_Materials provided_
===============

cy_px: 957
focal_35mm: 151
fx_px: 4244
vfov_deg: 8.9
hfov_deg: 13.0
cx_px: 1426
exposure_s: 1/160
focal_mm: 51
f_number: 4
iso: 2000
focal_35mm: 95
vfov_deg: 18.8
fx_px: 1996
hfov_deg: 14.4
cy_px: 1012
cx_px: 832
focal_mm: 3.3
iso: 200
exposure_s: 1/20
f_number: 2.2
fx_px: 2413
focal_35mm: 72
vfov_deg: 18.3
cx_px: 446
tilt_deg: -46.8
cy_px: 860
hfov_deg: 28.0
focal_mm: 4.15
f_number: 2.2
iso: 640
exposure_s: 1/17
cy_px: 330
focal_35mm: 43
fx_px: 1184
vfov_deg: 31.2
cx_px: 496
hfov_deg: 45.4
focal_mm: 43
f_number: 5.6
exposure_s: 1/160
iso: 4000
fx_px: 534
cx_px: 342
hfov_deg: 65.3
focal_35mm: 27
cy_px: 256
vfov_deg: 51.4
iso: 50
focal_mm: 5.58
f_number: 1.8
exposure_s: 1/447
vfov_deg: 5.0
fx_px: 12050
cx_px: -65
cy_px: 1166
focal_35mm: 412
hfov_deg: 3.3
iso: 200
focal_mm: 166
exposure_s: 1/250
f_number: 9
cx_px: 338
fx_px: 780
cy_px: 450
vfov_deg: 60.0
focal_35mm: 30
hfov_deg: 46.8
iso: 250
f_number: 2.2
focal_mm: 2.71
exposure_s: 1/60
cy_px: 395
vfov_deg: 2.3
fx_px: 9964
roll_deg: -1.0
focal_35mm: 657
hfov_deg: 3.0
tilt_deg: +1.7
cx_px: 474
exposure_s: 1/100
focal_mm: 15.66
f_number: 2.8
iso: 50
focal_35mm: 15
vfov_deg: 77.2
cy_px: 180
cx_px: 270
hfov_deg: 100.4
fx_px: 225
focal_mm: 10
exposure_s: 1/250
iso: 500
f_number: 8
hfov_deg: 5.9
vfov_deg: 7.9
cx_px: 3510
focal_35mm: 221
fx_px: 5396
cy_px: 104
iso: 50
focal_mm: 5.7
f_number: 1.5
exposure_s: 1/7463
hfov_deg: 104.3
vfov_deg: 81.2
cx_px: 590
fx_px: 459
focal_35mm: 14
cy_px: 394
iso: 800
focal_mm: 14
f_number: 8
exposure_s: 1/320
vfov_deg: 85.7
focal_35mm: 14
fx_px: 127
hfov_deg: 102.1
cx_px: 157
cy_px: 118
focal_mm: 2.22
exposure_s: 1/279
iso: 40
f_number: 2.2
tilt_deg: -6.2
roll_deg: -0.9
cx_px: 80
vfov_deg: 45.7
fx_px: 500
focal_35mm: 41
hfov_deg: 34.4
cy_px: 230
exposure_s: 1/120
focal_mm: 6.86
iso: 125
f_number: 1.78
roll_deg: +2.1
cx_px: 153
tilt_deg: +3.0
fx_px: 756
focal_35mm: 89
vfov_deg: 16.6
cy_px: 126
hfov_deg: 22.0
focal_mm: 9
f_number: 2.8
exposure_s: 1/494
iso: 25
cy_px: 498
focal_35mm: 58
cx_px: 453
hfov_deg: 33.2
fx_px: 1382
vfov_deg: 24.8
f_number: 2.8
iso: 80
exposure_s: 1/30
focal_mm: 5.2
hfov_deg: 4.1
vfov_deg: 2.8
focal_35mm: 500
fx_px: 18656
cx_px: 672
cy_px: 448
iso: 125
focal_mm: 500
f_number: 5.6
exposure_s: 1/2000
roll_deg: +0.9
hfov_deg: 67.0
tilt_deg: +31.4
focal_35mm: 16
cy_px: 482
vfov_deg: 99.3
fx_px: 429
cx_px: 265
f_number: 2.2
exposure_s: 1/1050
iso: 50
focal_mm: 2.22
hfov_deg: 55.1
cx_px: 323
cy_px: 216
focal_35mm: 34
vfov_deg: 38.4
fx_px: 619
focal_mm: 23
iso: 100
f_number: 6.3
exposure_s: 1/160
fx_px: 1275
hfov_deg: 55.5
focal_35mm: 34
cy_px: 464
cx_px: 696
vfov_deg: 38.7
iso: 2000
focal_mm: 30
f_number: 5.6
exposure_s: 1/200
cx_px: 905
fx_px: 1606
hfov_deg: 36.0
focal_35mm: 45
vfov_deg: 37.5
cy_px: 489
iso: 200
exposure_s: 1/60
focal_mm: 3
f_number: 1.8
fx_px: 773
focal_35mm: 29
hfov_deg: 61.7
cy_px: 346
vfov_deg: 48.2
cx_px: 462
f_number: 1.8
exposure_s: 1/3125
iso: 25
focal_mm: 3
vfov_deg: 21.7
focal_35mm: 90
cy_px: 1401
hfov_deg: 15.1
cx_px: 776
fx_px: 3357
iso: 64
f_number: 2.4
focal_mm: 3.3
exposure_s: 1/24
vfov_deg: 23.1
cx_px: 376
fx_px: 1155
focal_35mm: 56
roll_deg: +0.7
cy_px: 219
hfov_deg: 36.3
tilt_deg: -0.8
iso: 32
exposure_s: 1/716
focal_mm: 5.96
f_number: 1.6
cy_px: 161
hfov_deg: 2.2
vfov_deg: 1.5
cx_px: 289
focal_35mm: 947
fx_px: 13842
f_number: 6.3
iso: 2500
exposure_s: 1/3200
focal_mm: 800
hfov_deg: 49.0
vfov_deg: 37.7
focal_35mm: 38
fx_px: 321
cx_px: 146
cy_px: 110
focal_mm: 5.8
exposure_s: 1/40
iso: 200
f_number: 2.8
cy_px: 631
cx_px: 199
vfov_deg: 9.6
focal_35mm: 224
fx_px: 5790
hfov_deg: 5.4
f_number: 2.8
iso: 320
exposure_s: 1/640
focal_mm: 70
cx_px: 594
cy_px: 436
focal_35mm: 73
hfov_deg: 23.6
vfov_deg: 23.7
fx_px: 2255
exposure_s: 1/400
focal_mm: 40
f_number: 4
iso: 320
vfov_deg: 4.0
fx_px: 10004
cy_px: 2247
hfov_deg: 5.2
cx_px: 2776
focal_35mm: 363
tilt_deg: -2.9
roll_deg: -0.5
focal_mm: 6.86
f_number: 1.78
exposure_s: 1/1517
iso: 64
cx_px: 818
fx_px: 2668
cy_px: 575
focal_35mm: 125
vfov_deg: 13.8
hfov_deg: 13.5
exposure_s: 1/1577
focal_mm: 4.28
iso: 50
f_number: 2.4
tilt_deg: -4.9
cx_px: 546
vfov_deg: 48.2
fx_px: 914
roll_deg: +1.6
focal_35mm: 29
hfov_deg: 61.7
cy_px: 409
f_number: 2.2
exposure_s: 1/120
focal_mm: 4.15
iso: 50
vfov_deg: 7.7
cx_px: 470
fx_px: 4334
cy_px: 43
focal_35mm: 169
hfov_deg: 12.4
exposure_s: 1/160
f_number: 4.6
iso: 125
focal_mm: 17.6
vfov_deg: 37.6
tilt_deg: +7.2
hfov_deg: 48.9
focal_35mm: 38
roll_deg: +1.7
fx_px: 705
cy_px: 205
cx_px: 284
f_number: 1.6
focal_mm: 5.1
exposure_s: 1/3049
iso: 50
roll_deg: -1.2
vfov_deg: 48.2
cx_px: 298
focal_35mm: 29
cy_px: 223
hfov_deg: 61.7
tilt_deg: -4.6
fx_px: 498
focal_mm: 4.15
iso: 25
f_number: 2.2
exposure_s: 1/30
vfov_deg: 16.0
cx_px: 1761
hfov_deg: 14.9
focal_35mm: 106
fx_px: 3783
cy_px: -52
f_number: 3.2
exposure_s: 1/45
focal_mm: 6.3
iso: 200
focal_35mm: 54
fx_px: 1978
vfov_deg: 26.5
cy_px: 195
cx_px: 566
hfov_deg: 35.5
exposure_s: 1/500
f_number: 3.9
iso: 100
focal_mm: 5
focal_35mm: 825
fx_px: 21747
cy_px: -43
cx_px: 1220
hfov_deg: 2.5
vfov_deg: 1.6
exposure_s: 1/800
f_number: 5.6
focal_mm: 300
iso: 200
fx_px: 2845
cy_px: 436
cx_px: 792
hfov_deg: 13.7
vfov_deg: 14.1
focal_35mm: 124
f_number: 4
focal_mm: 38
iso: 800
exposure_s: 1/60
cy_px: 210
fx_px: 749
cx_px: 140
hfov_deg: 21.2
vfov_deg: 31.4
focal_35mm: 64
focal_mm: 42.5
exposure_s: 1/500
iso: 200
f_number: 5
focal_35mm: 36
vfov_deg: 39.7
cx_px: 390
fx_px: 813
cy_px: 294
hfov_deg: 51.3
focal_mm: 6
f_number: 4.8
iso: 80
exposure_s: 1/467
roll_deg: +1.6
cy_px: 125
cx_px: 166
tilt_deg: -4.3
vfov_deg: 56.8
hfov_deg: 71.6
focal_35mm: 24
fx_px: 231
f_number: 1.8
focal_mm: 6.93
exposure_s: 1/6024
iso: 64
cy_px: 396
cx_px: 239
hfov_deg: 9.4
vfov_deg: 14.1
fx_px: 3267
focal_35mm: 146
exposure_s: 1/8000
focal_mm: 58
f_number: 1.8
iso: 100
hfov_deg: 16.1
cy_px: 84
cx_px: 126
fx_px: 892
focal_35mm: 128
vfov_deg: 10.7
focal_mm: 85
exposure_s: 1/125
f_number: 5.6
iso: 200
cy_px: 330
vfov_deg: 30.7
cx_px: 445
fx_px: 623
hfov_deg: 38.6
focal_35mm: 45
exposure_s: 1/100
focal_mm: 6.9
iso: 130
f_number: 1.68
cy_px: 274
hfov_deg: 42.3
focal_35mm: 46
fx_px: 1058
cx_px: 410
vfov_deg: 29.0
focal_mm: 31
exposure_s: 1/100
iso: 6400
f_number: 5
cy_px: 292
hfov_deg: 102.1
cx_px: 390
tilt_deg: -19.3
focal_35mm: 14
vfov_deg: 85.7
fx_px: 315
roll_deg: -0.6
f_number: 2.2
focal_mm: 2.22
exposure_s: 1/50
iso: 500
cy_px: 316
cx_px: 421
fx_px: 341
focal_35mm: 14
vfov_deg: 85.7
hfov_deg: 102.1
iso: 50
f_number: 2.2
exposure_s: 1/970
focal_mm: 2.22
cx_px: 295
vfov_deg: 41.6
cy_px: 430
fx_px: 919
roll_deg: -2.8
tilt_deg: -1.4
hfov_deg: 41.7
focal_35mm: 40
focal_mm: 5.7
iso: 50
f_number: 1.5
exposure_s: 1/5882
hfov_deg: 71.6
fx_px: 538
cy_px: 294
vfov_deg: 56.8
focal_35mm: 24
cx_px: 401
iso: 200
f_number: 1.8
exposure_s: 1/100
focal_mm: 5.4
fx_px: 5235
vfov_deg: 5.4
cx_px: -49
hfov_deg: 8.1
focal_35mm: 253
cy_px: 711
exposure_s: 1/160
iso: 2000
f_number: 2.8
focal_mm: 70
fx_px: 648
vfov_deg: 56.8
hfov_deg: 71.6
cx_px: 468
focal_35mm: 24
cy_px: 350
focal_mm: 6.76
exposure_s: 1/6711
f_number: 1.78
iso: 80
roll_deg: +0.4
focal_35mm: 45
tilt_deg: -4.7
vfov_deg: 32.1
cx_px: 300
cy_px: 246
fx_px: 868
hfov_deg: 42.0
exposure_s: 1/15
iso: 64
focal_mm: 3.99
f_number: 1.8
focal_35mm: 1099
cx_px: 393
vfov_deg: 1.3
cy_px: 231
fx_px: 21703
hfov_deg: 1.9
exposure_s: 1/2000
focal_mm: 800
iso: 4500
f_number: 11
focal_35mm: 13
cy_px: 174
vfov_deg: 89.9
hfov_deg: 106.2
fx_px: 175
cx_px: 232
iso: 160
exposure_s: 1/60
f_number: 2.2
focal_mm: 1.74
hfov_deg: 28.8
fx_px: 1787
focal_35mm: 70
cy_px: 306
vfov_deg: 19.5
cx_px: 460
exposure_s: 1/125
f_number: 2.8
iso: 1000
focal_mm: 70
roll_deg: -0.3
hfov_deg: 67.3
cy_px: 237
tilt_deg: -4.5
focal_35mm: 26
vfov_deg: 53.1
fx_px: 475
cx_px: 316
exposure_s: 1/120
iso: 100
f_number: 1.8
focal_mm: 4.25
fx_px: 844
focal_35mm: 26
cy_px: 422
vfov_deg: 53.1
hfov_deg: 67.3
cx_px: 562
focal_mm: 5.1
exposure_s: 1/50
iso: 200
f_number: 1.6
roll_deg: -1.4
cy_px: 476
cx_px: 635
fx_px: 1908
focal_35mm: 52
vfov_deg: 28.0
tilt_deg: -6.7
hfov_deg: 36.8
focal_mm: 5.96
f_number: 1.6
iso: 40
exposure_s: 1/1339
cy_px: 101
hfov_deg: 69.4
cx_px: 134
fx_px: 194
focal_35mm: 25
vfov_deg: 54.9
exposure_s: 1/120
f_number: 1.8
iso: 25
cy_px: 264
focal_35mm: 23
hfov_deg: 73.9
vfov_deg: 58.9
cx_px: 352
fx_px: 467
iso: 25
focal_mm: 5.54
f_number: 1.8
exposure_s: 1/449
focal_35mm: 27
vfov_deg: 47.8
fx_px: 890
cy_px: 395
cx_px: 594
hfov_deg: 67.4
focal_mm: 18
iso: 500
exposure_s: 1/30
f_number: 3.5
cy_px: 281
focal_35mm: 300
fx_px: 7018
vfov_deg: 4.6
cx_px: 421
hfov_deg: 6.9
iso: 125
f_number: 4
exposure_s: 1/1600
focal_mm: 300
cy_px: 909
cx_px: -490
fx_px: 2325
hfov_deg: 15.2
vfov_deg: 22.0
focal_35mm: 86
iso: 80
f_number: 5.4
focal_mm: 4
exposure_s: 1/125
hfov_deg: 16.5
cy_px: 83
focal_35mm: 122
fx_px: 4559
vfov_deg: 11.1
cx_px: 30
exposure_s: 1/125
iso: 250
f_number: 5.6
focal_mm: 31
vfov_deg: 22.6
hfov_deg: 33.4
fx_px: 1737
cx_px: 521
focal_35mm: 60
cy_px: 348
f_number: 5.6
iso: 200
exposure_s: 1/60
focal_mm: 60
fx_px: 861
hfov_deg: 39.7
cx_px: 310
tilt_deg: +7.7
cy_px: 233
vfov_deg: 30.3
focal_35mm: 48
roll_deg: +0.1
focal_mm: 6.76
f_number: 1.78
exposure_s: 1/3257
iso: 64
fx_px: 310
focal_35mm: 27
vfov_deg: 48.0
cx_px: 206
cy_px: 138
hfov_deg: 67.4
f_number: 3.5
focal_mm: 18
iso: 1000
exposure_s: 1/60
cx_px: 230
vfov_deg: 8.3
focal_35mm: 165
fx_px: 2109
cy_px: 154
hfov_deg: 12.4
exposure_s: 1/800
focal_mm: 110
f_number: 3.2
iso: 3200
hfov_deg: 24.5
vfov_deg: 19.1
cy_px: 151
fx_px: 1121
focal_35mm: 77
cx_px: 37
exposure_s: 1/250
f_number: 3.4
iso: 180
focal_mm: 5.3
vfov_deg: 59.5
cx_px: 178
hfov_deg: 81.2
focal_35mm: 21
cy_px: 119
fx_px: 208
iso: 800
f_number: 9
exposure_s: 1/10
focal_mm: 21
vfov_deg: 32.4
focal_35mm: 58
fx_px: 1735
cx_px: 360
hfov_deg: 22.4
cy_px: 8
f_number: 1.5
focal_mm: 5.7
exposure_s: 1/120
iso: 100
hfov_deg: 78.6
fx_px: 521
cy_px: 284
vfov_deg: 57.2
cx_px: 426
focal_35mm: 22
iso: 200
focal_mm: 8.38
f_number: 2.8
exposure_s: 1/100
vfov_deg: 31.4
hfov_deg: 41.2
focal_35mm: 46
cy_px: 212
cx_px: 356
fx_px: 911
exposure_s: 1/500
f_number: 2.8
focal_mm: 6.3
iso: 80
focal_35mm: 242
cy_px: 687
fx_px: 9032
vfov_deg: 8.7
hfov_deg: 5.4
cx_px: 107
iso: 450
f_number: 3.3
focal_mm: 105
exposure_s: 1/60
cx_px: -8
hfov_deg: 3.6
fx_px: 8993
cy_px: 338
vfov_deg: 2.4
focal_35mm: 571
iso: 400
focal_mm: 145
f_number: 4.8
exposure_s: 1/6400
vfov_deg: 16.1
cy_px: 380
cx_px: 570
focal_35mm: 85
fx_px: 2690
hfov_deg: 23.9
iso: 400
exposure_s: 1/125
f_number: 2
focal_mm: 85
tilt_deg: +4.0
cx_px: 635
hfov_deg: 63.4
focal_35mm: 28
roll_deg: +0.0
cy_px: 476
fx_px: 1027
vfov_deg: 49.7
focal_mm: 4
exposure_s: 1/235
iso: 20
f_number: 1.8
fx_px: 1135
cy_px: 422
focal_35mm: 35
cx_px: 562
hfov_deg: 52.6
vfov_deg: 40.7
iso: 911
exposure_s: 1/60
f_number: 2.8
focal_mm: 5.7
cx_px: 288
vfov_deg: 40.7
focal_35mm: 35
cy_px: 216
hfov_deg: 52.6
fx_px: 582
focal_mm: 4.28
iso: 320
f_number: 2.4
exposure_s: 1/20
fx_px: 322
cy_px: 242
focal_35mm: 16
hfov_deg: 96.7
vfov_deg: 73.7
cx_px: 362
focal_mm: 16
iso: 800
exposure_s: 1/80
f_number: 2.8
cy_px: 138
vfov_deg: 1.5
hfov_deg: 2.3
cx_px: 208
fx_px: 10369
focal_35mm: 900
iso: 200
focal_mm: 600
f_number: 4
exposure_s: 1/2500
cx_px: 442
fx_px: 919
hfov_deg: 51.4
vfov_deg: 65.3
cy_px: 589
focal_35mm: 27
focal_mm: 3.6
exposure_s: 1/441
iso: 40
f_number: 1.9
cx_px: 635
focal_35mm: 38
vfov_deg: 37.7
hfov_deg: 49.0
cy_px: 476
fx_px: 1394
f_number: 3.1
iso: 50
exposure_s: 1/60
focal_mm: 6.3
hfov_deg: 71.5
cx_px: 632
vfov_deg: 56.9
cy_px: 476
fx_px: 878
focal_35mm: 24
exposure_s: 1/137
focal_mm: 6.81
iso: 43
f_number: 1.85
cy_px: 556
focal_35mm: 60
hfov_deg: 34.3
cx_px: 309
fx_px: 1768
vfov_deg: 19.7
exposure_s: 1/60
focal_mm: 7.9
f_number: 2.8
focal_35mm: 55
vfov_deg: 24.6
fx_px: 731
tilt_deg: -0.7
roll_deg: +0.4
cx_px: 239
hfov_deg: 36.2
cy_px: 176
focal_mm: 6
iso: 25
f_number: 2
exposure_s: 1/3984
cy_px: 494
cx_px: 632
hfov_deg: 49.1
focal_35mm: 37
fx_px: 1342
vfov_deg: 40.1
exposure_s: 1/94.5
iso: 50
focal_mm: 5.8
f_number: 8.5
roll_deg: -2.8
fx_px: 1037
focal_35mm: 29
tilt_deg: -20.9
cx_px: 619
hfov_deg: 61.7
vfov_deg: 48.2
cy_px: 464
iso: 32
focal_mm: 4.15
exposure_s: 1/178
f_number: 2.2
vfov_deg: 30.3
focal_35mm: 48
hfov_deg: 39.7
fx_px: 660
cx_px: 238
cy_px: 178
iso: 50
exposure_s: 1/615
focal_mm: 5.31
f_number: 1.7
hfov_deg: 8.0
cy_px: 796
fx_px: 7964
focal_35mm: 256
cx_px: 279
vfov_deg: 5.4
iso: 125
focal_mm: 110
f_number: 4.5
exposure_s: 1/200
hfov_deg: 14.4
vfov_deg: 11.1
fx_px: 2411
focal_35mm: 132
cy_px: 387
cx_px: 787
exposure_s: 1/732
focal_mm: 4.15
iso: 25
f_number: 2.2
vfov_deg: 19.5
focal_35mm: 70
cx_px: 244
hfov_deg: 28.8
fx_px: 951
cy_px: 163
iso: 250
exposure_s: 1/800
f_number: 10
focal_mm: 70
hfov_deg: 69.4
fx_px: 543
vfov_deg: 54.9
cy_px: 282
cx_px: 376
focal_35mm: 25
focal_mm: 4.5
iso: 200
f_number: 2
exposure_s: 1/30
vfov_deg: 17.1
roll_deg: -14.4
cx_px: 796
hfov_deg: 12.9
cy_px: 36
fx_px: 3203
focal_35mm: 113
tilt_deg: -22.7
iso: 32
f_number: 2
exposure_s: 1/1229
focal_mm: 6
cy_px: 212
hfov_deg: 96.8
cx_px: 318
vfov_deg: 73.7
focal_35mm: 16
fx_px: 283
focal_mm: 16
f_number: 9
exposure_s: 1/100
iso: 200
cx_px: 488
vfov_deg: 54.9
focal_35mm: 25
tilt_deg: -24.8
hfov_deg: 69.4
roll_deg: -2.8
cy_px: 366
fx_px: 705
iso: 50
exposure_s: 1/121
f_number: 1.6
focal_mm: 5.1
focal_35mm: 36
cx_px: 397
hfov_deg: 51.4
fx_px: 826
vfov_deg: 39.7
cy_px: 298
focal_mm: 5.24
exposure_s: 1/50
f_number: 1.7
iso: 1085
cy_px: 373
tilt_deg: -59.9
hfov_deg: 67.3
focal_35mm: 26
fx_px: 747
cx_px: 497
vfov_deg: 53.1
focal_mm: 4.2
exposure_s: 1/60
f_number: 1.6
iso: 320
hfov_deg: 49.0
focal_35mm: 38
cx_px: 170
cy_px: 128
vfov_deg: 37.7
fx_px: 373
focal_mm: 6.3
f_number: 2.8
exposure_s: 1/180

===============

_What is needed_
Your task is to transcribe, with no changes, only the lines of the listing above that lie between the line holding "vfov_deg: 1.6" and the line holding "vfov_deg: 29.0", inclusive.

_Answer box_
vfov_deg: 1.6
exposure_s: 1/800
f_number: 5.6
focal_mm: 300
iso: 200
fx_px: 2845
cy_px: 436
cx_px: 792
hfov_deg: 13.7
vfov_deg: 14.1
focal_35mm: 124
f_number: 4
focal_mm: 38
iso: 800
exposure_s: 1/60
cy_px: 210
fx_px: 749
cx_px: 140
hfov_deg: 21.2
vfov_deg: 31.4
focal_35mm: 64
focal_mm: 42.5
exposure_s: 1/500
iso: 200
f_number: 5
focal_35mm: 36
vfov_deg: 39.7
cx_px: 390
fx_px: 813
cy_px: 294
hfov_deg: 51.3
focal_mm: 6
f_number: 4.8
iso: 80
exposure_s: 1/467
roll_deg: +1.6
cy_px: 125
cx_px: 166
tilt_deg: -4.3
vfov_deg: 56.8
hfov_deg: 71.6
focal_35mm: 24
fx_px: 231
f_number: 1.8
focal_mm: 6.93
exposure_s: 1/6024
iso: 64
cy_px: 396
cx_px: 239
hfov_deg: 9.4
vfov_deg: 14.1
fx_px: 3267
focal_35mm: 146
exposure_s: 1/8000
focal_mm: 58
f_number: 1.8
iso: 100
hfov_deg: 16.1
cy_px: 84
cx_px: 126
fx_px: 892
focal_35mm: 128
vfov_deg: 10.7
focal_mm: 85
exposure_s: 1/125
f_number: 5.6
iso: 200
cy_px: 330
vfov_deg: 30.7
cx_px: 445
fx_px: 623
hfov_deg: 38.6
focal_35mm: 45
exposure_s: 1/100
focal_mm: 6.9
iso: 130
f_number: 1.68
cy_px: 274
hfov_deg: 42.3
focal_35mm: 46
fx_px: 1058
cx_px: 410
vfov_deg: 29.0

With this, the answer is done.